*REQUIREMENT*
Reproduce the lines below exactly, from the one containing "(670, 91) none -> [401,120,442,133] using a" through the one containing "[132,72,173,83] notices ->", both included. Leave out any pictures.

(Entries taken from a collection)
----

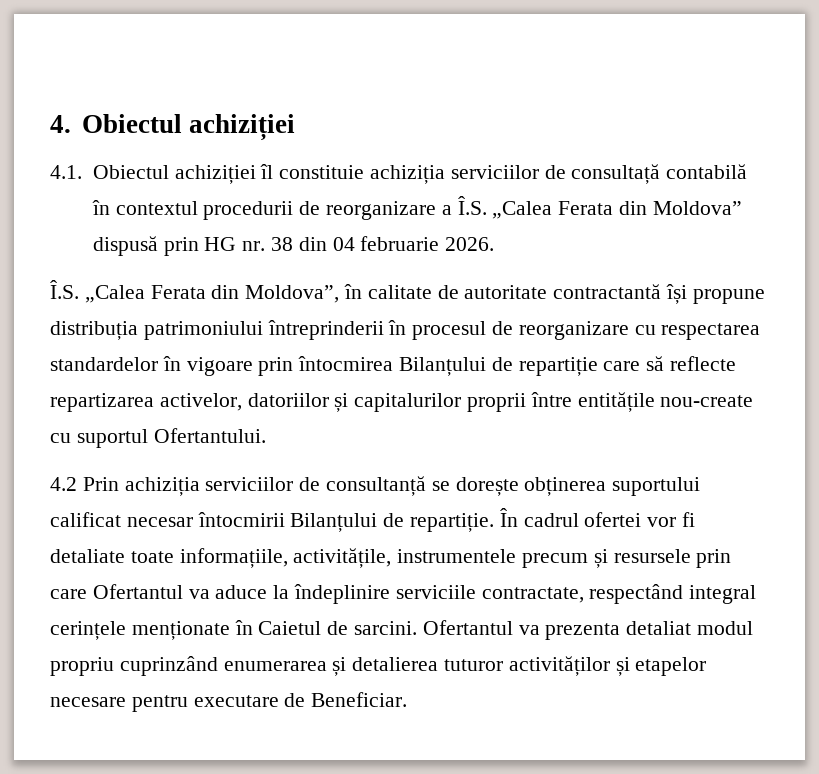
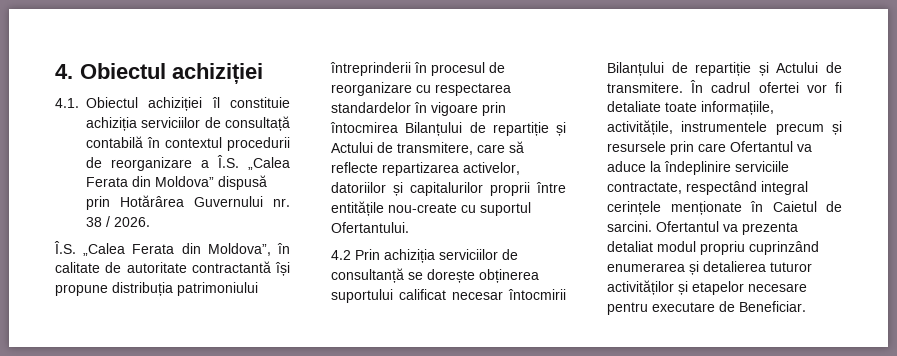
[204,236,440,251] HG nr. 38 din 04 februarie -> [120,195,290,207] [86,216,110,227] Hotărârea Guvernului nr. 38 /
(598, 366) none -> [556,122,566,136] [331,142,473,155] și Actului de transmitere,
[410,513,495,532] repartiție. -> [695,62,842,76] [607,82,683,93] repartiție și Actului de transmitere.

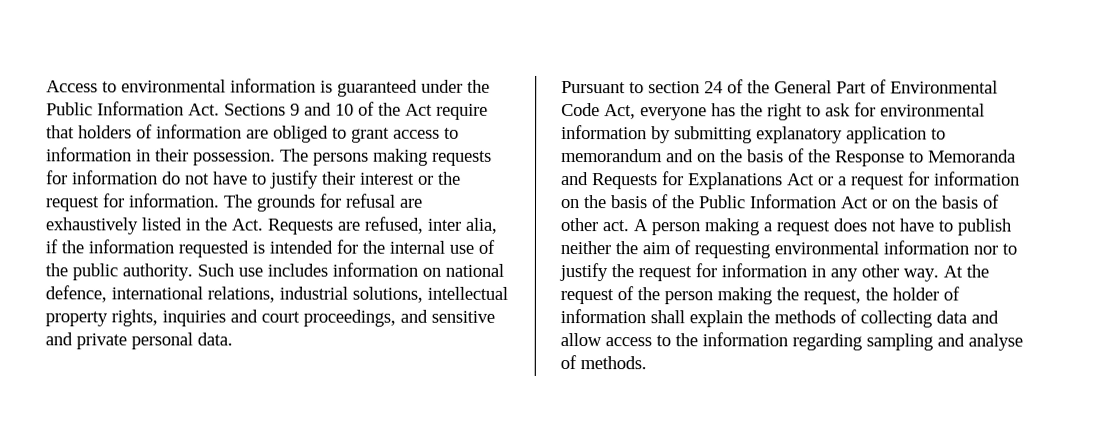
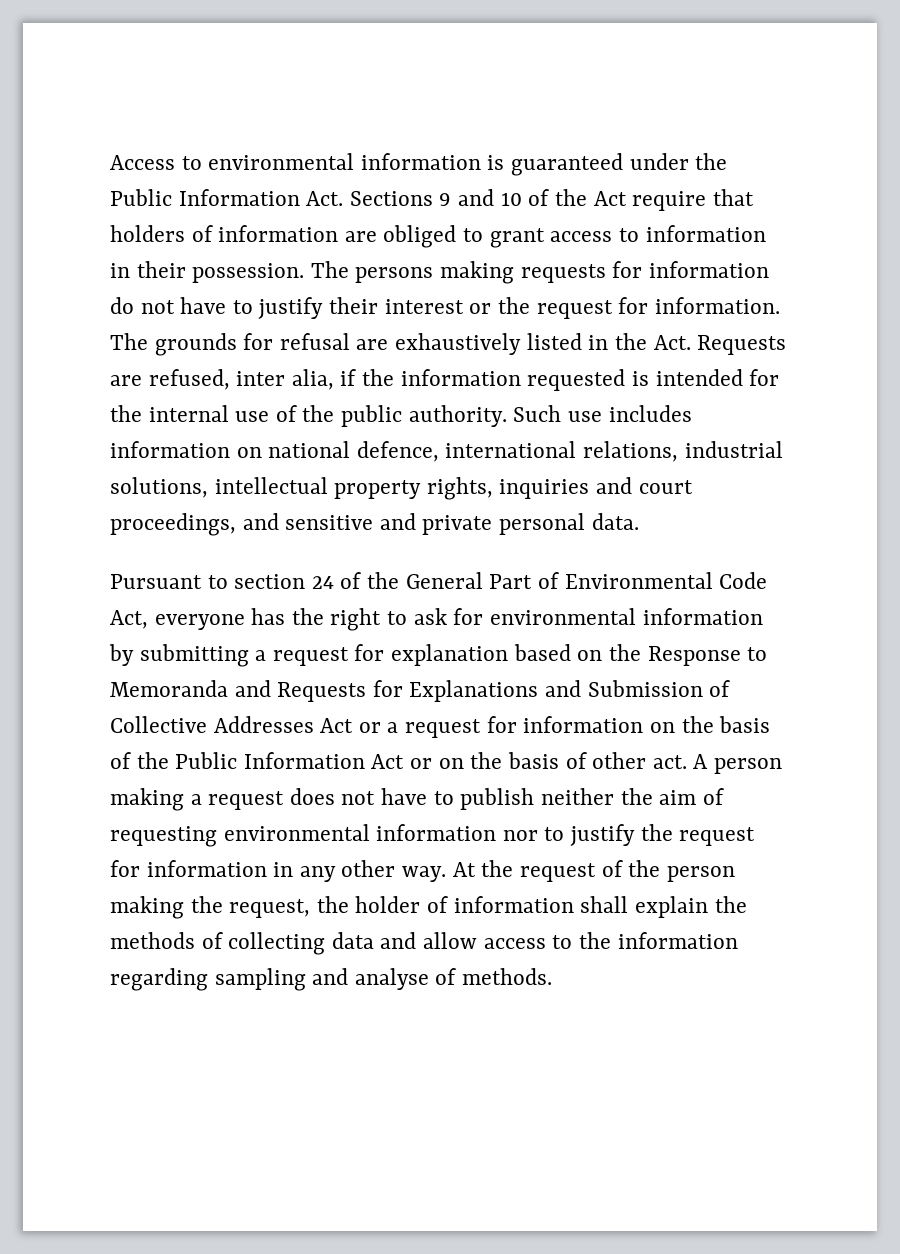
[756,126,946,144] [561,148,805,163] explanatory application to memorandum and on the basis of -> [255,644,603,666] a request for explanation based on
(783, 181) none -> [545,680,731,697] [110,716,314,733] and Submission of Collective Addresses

----

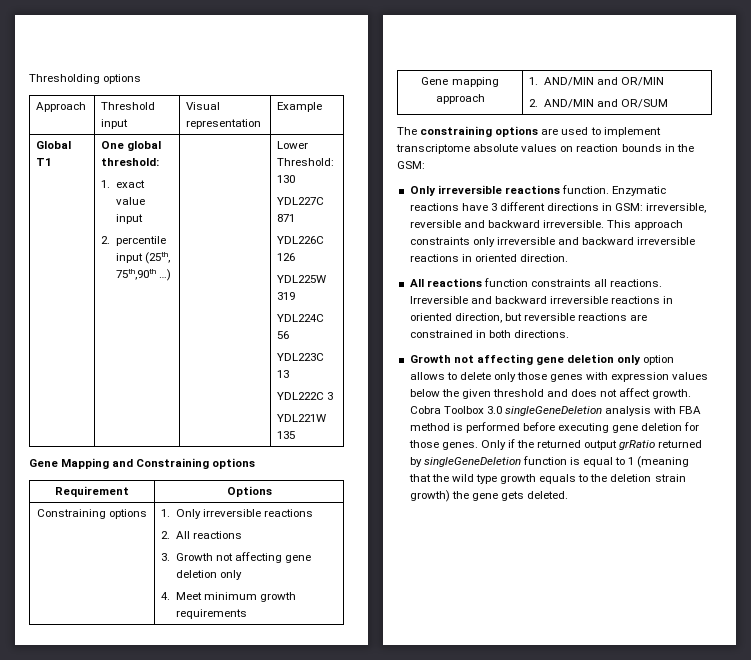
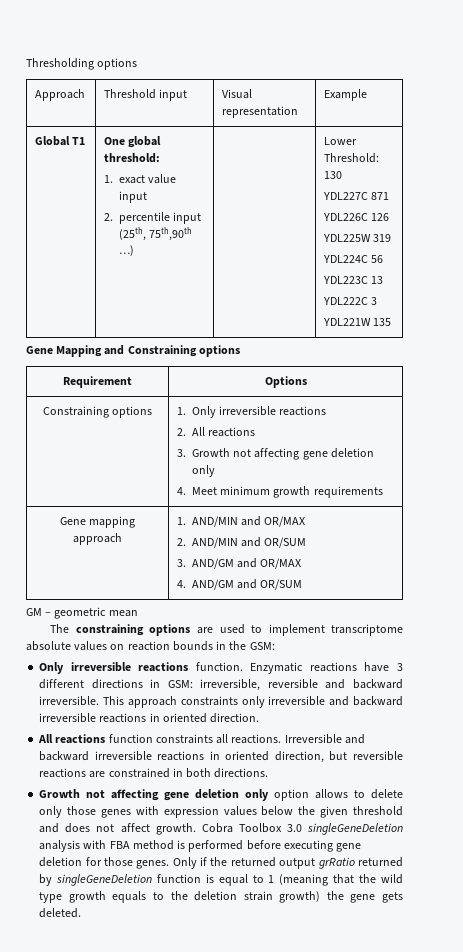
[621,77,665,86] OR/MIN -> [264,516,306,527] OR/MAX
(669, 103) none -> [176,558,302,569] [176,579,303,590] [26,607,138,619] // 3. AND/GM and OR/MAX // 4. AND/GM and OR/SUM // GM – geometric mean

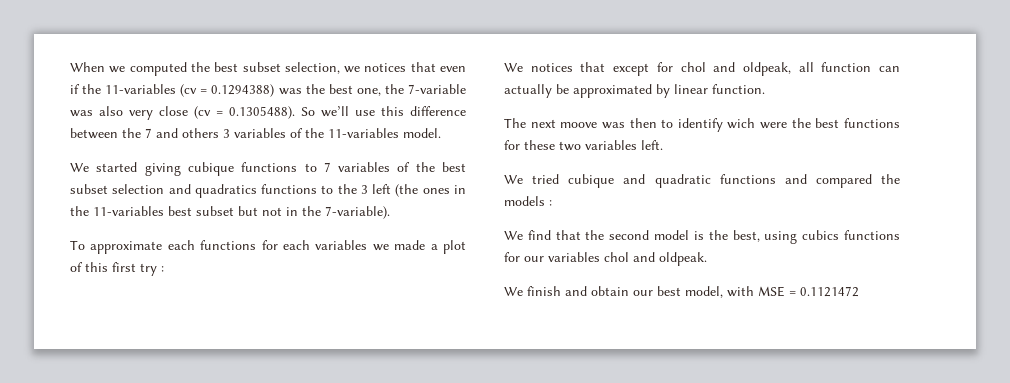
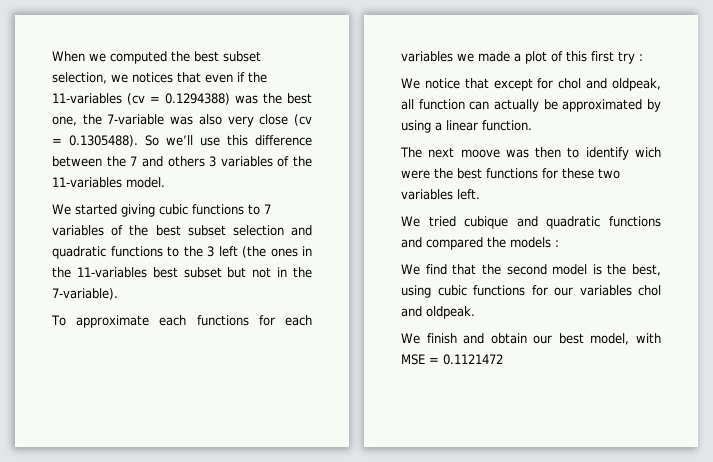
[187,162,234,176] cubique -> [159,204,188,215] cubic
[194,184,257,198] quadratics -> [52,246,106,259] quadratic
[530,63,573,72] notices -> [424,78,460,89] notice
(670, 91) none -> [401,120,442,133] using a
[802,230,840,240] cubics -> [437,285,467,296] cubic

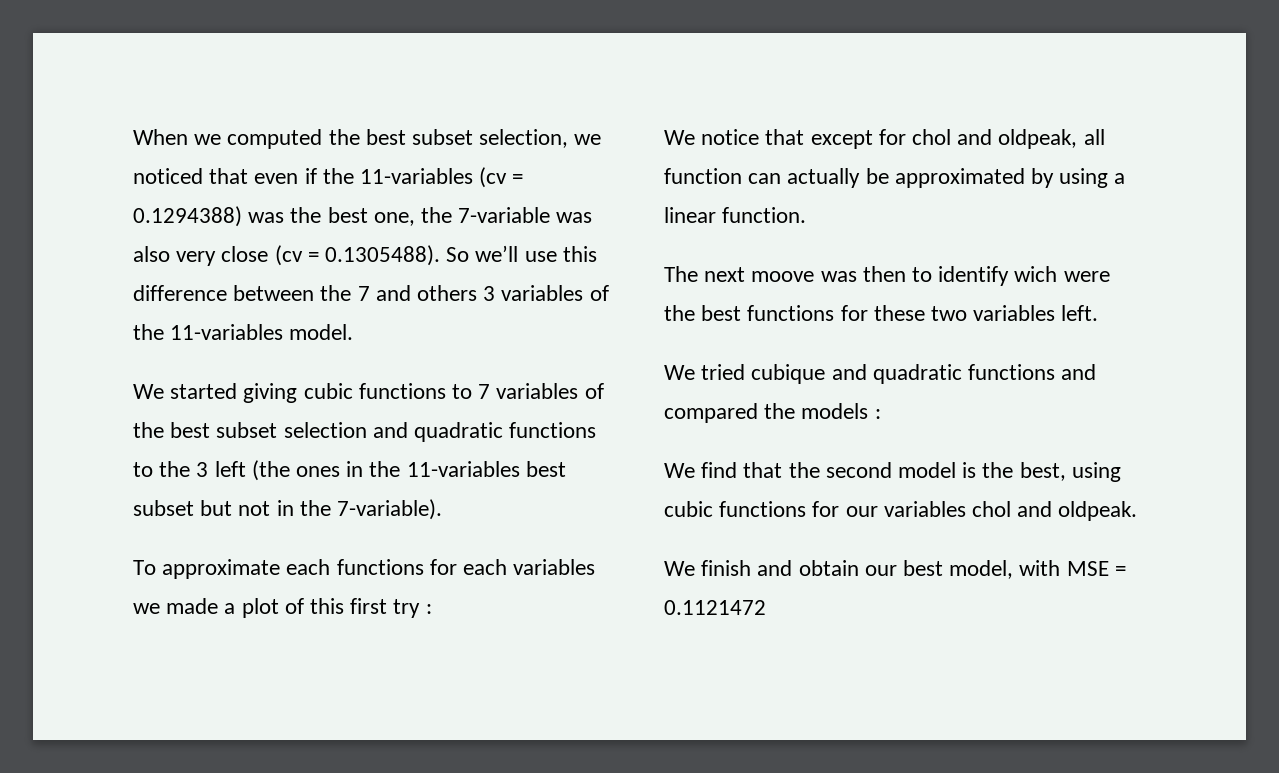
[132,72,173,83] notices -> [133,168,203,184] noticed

----

*RESULT*
(670, 91) none -> [401,120,442,133] using a
[802,230,840,240] cubics -> [437,285,467,296] cubic

[132,72,173,83] notices -> [133,168,203,184] noticed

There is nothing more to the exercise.